Para concluir: o caráter de “não-ciência” não desmerece a psicanálise, como esforço de compreensão do espírito humano, assim como não desmerece o marxismo, como tentativa de formular as leis que regem a evolução da sociedade humana. Temos, assim, o espaço aberto para o questionamento e o aperfeiçoamento desses produtos da nossa inteligência. Como, aliás, acontece também com a própria ciência, sempre provisória, sempre perfectível.
Um abraço.
Clemente Rosas
Caro Clemente:
Eu não defini a psicanálise como algo de natureza tautológica, e sim a minha compreensão sobre a sua questão. Fiz isto para desviar esta do perigoso fosso científico, que pode ser muito bom para as tecnologias que facilitam nossas vidas mas – repito, para nossa sorte – insuficiente para apreender o objeto que funda a psicanálise: nossa complexa e vasta humanidade.

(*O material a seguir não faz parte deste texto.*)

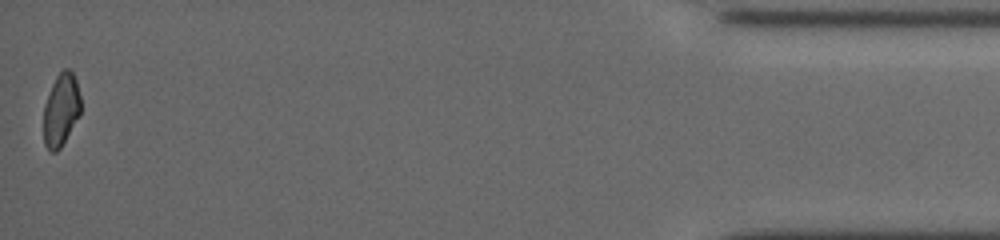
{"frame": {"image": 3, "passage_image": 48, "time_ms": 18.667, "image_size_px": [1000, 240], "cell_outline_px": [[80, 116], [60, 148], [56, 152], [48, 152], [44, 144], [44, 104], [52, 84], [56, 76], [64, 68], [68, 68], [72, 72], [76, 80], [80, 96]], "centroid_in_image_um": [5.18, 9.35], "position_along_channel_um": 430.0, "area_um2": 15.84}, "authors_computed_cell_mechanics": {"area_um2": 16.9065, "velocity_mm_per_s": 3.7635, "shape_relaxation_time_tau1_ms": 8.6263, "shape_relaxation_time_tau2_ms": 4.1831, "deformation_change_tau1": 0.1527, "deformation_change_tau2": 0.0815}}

Se caio na armadilha de tentar fortalecer alguns tópicos científicos, como o rigor de Freud em suas descobertas vou encarcerá-la junto com outras ciências, cujo sentido é sempre na confirmação de hipóteses, crescimento cumulativo e linear de conhecimentos e previsibilidade, para citar algumas características desta última.
A psicanálise não está aí para cumprir este papel. Em essência ela nos ajuda a lidar com desejos inconscientes que nos estruturaram e estruturam como sujeito, numa dinâmica de infinitas combinações incessantes e subjetivas – que vêm à tona em forma de sintoma, um vazio demandando uma fala para, minimamente, podermos lidar com estes.
No fundo, creio que, quando o analista se coloca no lugar da escuta do sofrimento humano, em uma relação transferencial, ele está se situando na posição de quem sabe que ali reside um elemento do enorme conflito estrutural que funda nossa humanidade: a pulsão e a cultura (kultur), sendo esta última uma desesperada tentativa de envolver com o manto civilizatório nossa barbárie – que insiste, a cada guerra, ou ato de violência contra o outro em não se deixar domar.
A Razão que move a psicanálise é uma razão cética sobre se um dia a cultura (kultur), enfim, triunfará sobre a barbárie.
Um forte abraço
João Rego
Amigo João: Não fale em “perigoso fosso científico”, nem confunda ciência, “lato sensu” com tecnologia ou ciência aplicada. Pois, para mim, além da arte – que constitui “outro ministério” independente, nada existe para melhorar o homem além do conhecimento cientíco, e o exercício da razão.
Com sou otimista por princípio, acho que vamos chegar lá, no futuro antevisto pelo seu primeiro comentarista, a quem rendo minhas homenagens.
Retificando: conhecimento científico.